Fig. 2Extraoral bitewing of a child. It, unlike the dental panoramic radiograph, is posteriorly focussed and proximally optimised for interproximal surfaces of posterior teeth. It is therefore better than dental panoramic radiography for identifying caries.
Fig. 3a, A periapical radiographic display of a previously endodontically treated left maxillary molar. The recurrence of the infection is due to a second mesiobuccal root canal, which was previously missed. b, c, and d represent the 4-cm diameter field-of-view cone-beam computed tomography of this molar. The radiolucency encompasses the mesiobuccal root from apex to the alveolar crest. The cause is a missed second mesiobuccal canal as is clear in b, where only one canal has been filled. The relationship of the lesion with the adjacent anatomy, the floor of the maxillary sinus, is also displayed.

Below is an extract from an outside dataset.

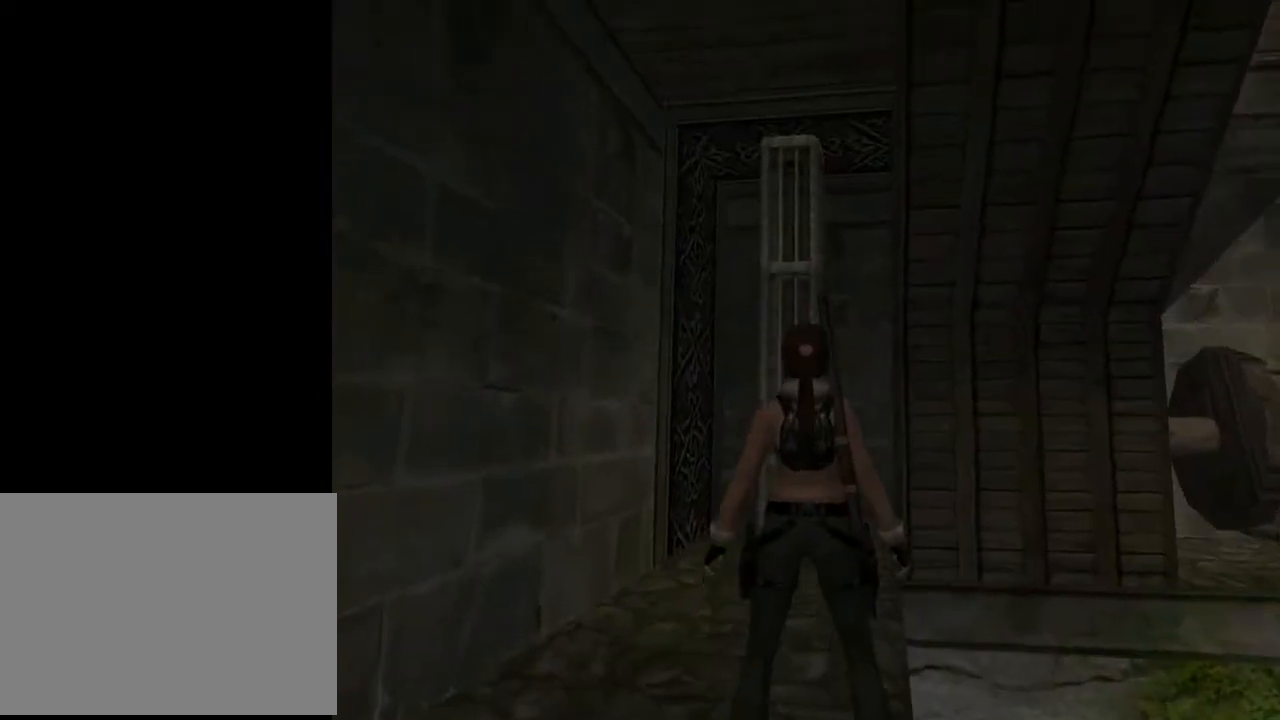
{"buttons": ["DPAD_UP", "DPAD_LEFT"], "left_stick": "center", "right_stick": "center", "events": [[67, "DPAD_DOWN", "up"], [167, "L2", "up"], [233, "DPAD_UP", "down"], [267, "DPAD_LEFT", "down"]]}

Fig. 4A medium-sized field of view (cone-beam computed tomography [CBCT] of a neoplasm affecting the anterior sextant of the maxilla extending backwards into the posterior sextant and the anterior wall of the left maxillary sinus. (a) represents the multiplanar reconstruction (MPR), whereas (b) represents the “curved” or “panoramic” or formerly the Dentoscan reconstruction. Each reconstruction displays different aspects of the lesion. The MPR is the default reconstruction for most CBCT software, whereas the “curved” reconstruction is manually generated by first plotting out the alveolar arch on the axial reconstruction from which the panoramic and transaxial reconstruction are generated. The lesion is an odontogenic keratocyst, also known as a keratocytocystic odontogenic tumour. See MacDonald D. Oral and maxillofacial radiology: a diagnostic approach. 2nd Edn. British Columbia: Wiley-Blackwell. 2020.